Historical Society shares insights on Indian Farms sites
On Thursday, September 23, the Taylor County Historical Society sponsored a talk by Cindi Stiles about new information on the Big and Little Indian Farms site in the Perkinstown area. The two villages are located on the Chequamegon-Nicolet National Forest lands. The project is funded by the Chequamegon-Nicolet National Forest with supervision by their Heritage Resources Management Program.
The foundation of this research is the work begun by the Forest Service in the 1970s-1980s. Partners in this early effort included the Taylor County Historical Society, the Taylor County Community Education Center, the Barron County Historical Society and numerous local citizens in the Medford, Westboro and Perkinstown communities. This effort resulted in the Big Indian Farms being listed on the National Register of Historic Places (NRHP) in 1988.
In 2007, the property containing Little Indian Farms was added to the Forest Service land holdings. In 2020, Cindi Stiles was hired to compile information that had surfaced since the 1980s for a new NRHP nomination to include both the Big and Little Indian Farms. Again, this project has included the Taylor County Historical Society and numerous local citizens.
Big and Little Indian Farms were two mix-tribe villages located about a half a mile from each other and connected by marriage and tradition. Big Indian Farms was composed primarily of Prairie Potawatomi Band members who had been removed from Wisconsin and Illinois and resettled by the government in Kansas. Some band members led by John Young decided to return to their ancestral lands in Wisconsin. Little Indian Farms was composed of Ojibwe band members from several reservations in northern Wisconsin. Led by Paul Whitefi sh, they also decided to return to their traditional lifestyle in their ancestral lands. Both groups were joined periodically by members of the other Wisconsin tribes for ceremonies during the period of 1886 through 1908 when the villages were inhabited.

→ Information shown
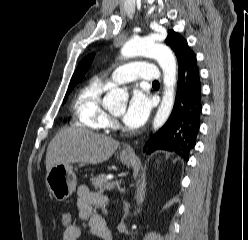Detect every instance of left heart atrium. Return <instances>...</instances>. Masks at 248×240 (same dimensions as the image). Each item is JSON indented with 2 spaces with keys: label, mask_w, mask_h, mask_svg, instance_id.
<instances>
[{
  "label": "left heart atrium",
  "mask_w": 248,
  "mask_h": 240,
  "mask_svg": "<svg viewBox=\"0 0 248 240\" xmlns=\"http://www.w3.org/2000/svg\"><path fill=\"white\" fill-rule=\"evenodd\" d=\"M151 109V101L141 88L133 89L128 106L123 114V122L130 128L141 126L147 119Z\"/></svg>",
  "instance_id": "1"
}]
</instances>
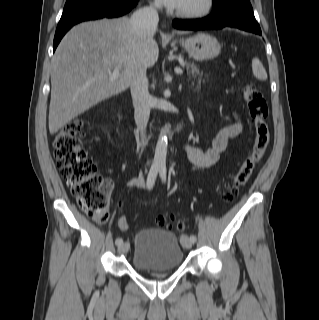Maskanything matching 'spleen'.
Instances as JSON below:
<instances>
[{"mask_svg": "<svg viewBox=\"0 0 319 320\" xmlns=\"http://www.w3.org/2000/svg\"><path fill=\"white\" fill-rule=\"evenodd\" d=\"M252 71H253L254 76L257 79H259L261 81H264L267 79L266 70L258 58H254L252 60Z\"/></svg>", "mask_w": 319, "mask_h": 320, "instance_id": "obj_1", "label": "spleen"}]
</instances>
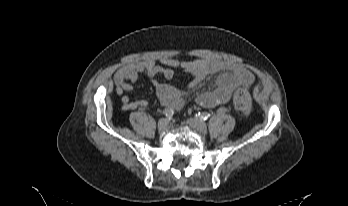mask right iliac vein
Wrapping results in <instances>:
<instances>
[{"label": "right iliac vein", "mask_w": 348, "mask_h": 206, "mask_svg": "<svg viewBox=\"0 0 348 206\" xmlns=\"http://www.w3.org/2000/svg\"><path fill=\"white\" fill-rule=\"evenodd\" d=\"M157 126L159 130H165L168 126V120L166 118L160 119Z\"/></svg>", "instance_id": "63e3f726"}]
</instances>
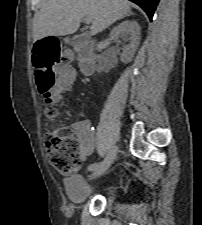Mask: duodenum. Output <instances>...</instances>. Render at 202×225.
<instances>
[{"label":"duodenum","mask_w":202,"mask_h":225,"mask_svg":"<svg viewBox=\"0 0 202 225\" xmlns=\"http://www.w3.org/2000/svg\"><path fill=\"white\" fill-rule=\"evenodd\" d=\"M80 71L84 75H92L96 70L95 44L90 41H83L77 50Z\"/></svg>","instance_id":"obj_1"}]
</instances>
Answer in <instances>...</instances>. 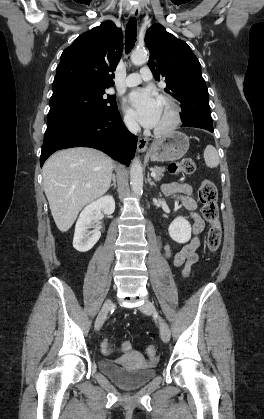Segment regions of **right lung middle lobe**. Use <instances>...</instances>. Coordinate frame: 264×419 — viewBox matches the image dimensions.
Segmentation results:
<instances>
[{
    "mask_svg": "<svg viewBox=\"0 0 264 419\" xmlns=\"http://www.w3.org/2000/svg\"><path fill=\"white\" fill-rule=\"evenodd\" d=\"M116 111V98L106 95V89L69 86L53 93L47 124L67 113L107 114Z\"/></svg>",
    "mask_w": 264,
    "mask_h": 419,
    "instance_id": "dd1d6c3e",
    "label": "right lung middle lobe"
}]
</instances>
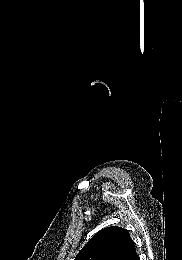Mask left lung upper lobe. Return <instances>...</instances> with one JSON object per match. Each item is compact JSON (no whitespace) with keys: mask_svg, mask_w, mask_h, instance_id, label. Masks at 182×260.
I'll use <instances>...</instances> for the list:
<instances>
[{"mask_svg":"<svg viewBox=\"0 0 182 260\" xmlns=\"http://www.w3.org/2000/svg\"><path fill=\"white\" fill-rule=\"evenodd\" d=\"M133 247L134 242L127 230L111 226L97 232L75 260H125Z\"/></svg>","mask_w":182,"mask_h":260,"instance_id":"left-lung-upper-lobe-1","label":"left lung upper lobe"}]
</instances>
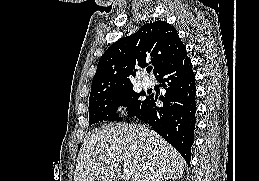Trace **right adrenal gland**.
<instances>
[{"label":"right adrenal gland","mask_w":259,"mask_h":181,"mask_svg":"<svg viewBox=\"0 0 259 181\" xmlns=\"http://www.w3.org/2000/svg\"><path fill=\"white\" fill-rule=\"evenodd\" d=\"M160 181H168V180H163V179H162V180H160Z\"/></svg>","instance_id":"right-adrenal-gland-1"}]
</instances>
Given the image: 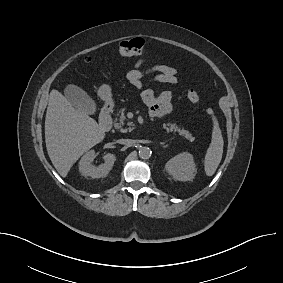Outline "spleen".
Segmentation results:
<instances>
[{"instance_id":"spleen-1","label":"spleen","mask_w":283,"mask_h":283,"mask_svg":"<svg viewBox=\"0 0 283 283\" xmlns=\"http://www.w3.org/2000/svg\"><path fill=\"white\" fill-rule=\"evenodd\" d=\"M209 114L212 115L213 130L211 143L205 154L204 166L206 175L212 176L221 162L224 141L217 118L212 110L209 111Z\"/></svg>"}]
</instances>
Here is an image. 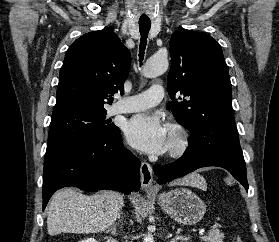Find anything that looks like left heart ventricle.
<instances>
[{
  "instance_id": "obj_1",
  "label": "left heart ventricle",
  "mask_w": 279,
  "mask_h": 242,
  "mask_svg": "<svg viewBox=\"0 0 279 242\" xmlns=\"http://www.w3.org/2000/svg\"><path fill=\"white\" fill-rule=\"evenodd\" d=\"M172 140H173V138H172V133H171V131L169 130V146L171 145Z\"/></svg>"
}]
</instances>
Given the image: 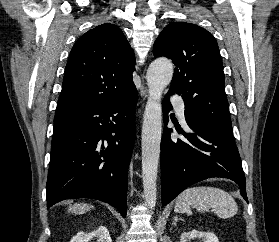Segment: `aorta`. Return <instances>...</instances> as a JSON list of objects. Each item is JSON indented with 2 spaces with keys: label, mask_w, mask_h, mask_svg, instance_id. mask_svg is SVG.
Returning a JSON list of instances; mask_svg holds the SVG:
<instances>
[{
  "label": "aorta",
  "mask_w": 279,
  "mask_h": 242,
  "mask_svg": "<svg viewBox=\"0 0 279 242\" xmlns=\"http://www.w3.org/2000/svg\"><path fill=\"white\" fill-rule=\"evenodd\" d=\"M173 65L167 58L155 59L147 70L149 97L144 111L142 126V180L145 203L149 208L156 205L157 174L162 134L163 90L173 77Z\"/></svg>",
  "instance_id": "obj_1"
}]
</instances>
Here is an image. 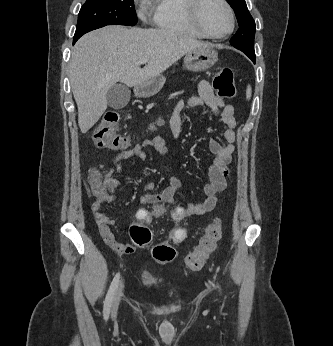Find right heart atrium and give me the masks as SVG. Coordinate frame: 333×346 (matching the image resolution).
I'll return each mask as SVG.
<instances>
[{"mask_svg":"<svg viewBox=\"0 0 333 346\" xmlns=\"http://www.w3.org/2000/svg\"><path fill=\"white\" fill-rule=\"evenodd\" d=\"M138 7V15L139 17L146 21L149 19L152 14L157 0H135Z\"/></svg>","mask_w":333,"mask_h":346,"instance_id":"obj_1","label":"right heart atrium"}]
</instances>
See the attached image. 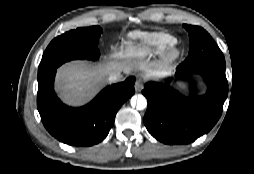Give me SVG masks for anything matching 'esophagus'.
I'll return each mask as SVG.
<instances>
[{"label":"esophagus","instance_id":"1","mask_svg":"<svg viewBox=\"0 0 254 174\" xmlns=\"http://www.w3.org/2000/svg\"><path fill=\"white\" fill-rule=\"evenodd\" d=\"M144 87V80L139 78L135 82V90L136 92H140Z\"/></svg>","mask_w":254,"mask_h":174}]
</instances>
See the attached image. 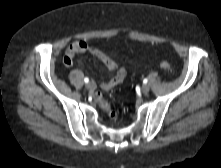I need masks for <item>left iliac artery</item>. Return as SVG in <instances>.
<instances>
[{
    "label": "left iliac artery",
    "instance_id": "1",
    "mask_svg": "<svg viewBox=\"0 0 221 168\" xmlns=\"http://www.w3.org/2000/svg\"><path fill=\"white\" fill-rule=\"evenodd\" d=\"M147 82H148V80H147V79H144V80H143V83H144V84H146Z\"/></svg>",
    "mask_w": 221,
    "mask_h": 168
}]
</instances>
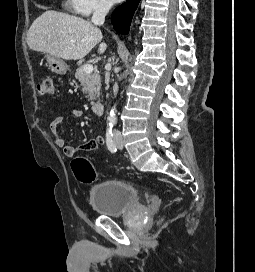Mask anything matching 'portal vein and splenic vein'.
I'll return each mask as SVG.
<instances>
[{
    "instance_id": "1",
    "label": "portal vein and splenic vein",
    "mask_w": 255,
    "mask_h": 272,
    "mask_svg": "<svg viewBox=\"0 0 255 272\" xmlns=\"http://www.w3.org/2000/svg\"><path fill=\"white\" fill-rule=\"evenodd\" d=\"M84 71H85L86 73H91V72H93V66H92L91 64H86V65H84Z\"/></svg>"
}]
</instances>
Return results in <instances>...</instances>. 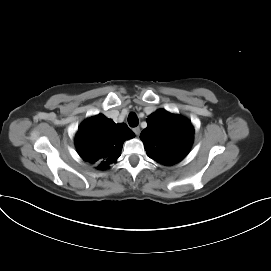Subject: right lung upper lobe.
<instances>
[{
	"label": "right lung upper lobe",
	"instance_id": "1",
	"mask_svg": "<svg viewBox=\"0 0 271 271\" xmlns=\"http://www.w3.org/2000/svg\"><path fill=\"white\" fill-rule=\"evenodd\" d=\"M134 136L126 124H115L99 114L81 124L75 144L84 161L97 162L99 169H106L120 156L124 140Z\"/></svg>",
	"mask_w": 271,
	"mask_h": 271
}]
</instances>
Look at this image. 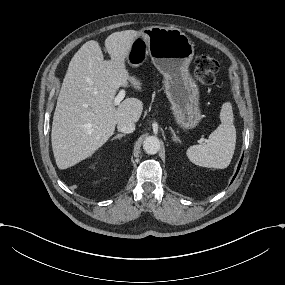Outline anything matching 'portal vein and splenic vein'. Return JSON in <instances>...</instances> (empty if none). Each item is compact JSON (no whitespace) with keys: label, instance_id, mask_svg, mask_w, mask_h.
Segmentation results:
<instances>
[{"label":"portal vein and splenic vein","instance_id":"obj_1","mask_svg":"<svg viewBox=\"0 0 285 285\" xmlns=\"http://www.w3.org/2000/svg\"><path fill=\"white\" fill-rule=\"evenodd\" d=\"M125 97V90L121 89L119 91V93L117 94V96L114 98V106H118L120 104V102L124 99Z\"/></svg>","mask_w":285,"mask_h":285}]
</instances>
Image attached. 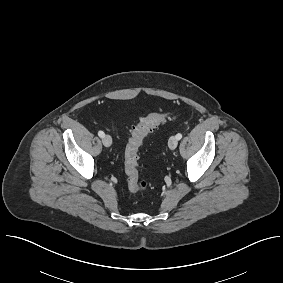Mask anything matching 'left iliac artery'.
<instances>
[{"mask_svg":"<svg viewBox=\"0 0 283 283\" xmlns=\"http://www.w3.org/2000/svg\"><path fill=\"white\" fill-rule=\"evenodd\" d=\"M176 138H177L178 140H180V139L182 138V134H181V133H178V134L176 135Z\"/></svg>","mask_w":283,"mask_h":283,"instance_id":"left-iliac-artery-1","label":"left iliac artery"}]
</instances>
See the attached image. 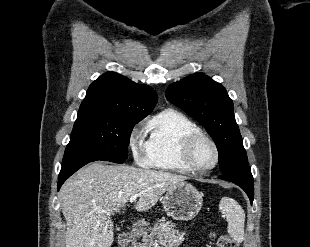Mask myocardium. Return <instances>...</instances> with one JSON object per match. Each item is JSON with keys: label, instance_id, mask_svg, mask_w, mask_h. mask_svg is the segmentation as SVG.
Returning <instances> with one entry per match:
<instances>
[{"label": "myocardium", "instance_id": "myocardium-1", "mask_svg": "<svg viewBox=\"0 0 310 247\" xmlns=\"http://www.w3.org/2000/svg\"><path fill=\"white\" fill-rule=\"evenodd\" d=\"M202 140H205L208 143H210L215 152L214 162L207 167H199L195 165L192 159V154H193V150L195 146ZM181 157H182L184 164L187 166V168L190 171L196 172V173H204V172L212 170L218 164L219 159H220V151H219L218 145L211 137H209L208 135L202 132H198V133L191 134L185 138L183 145H182V149H181Z\"/></svg>", "mask_w": 310, "mask_h": 247}]
</instances>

→ Given task 1
In the article on the Indian Farms sites, render this sentence in Spanish: "In 2007, the property containing Little Indian Farms was added to the Forest Service land holdings."
→ Given task 2
From the article on the Indian Farms sites, return word for word the passage between "Historical Society shares" and "(NRHP) in 1988.", inclusive.

→ Written response 1
En 2007, la propiedad que contiene Little Indian Farms se incorporó a las tierras en posesión del Servicio Forestal.

→ Written response 2
Historical Society shares insights on Indian Farms sites
On Thursday, September 23, the Taylor County Historical Society sponsored a talk by Cindi Stiles about new information on the Big and Little Indian Farms site in the Perkinstown area. The two villages are located on the Chequamegon-Nicolet National Forest lands. The project is funded by the Chequamegon-Nicolet National Forest with supervision by their Heritage Resources Management Program.
The foundation of this research is the work begun by the Forest Service in the 1970s-1980s. Partners in this early effort included the Taylor County Historical Society, the Taylor County Community Education Center, the Barron County Historical Society and numerous local citizens in the Medford, Westboro and Perkinstown communities. This effort resulted in the Big Indian Farms being listed on the National Register of Historic Places (NRHP) in 1988.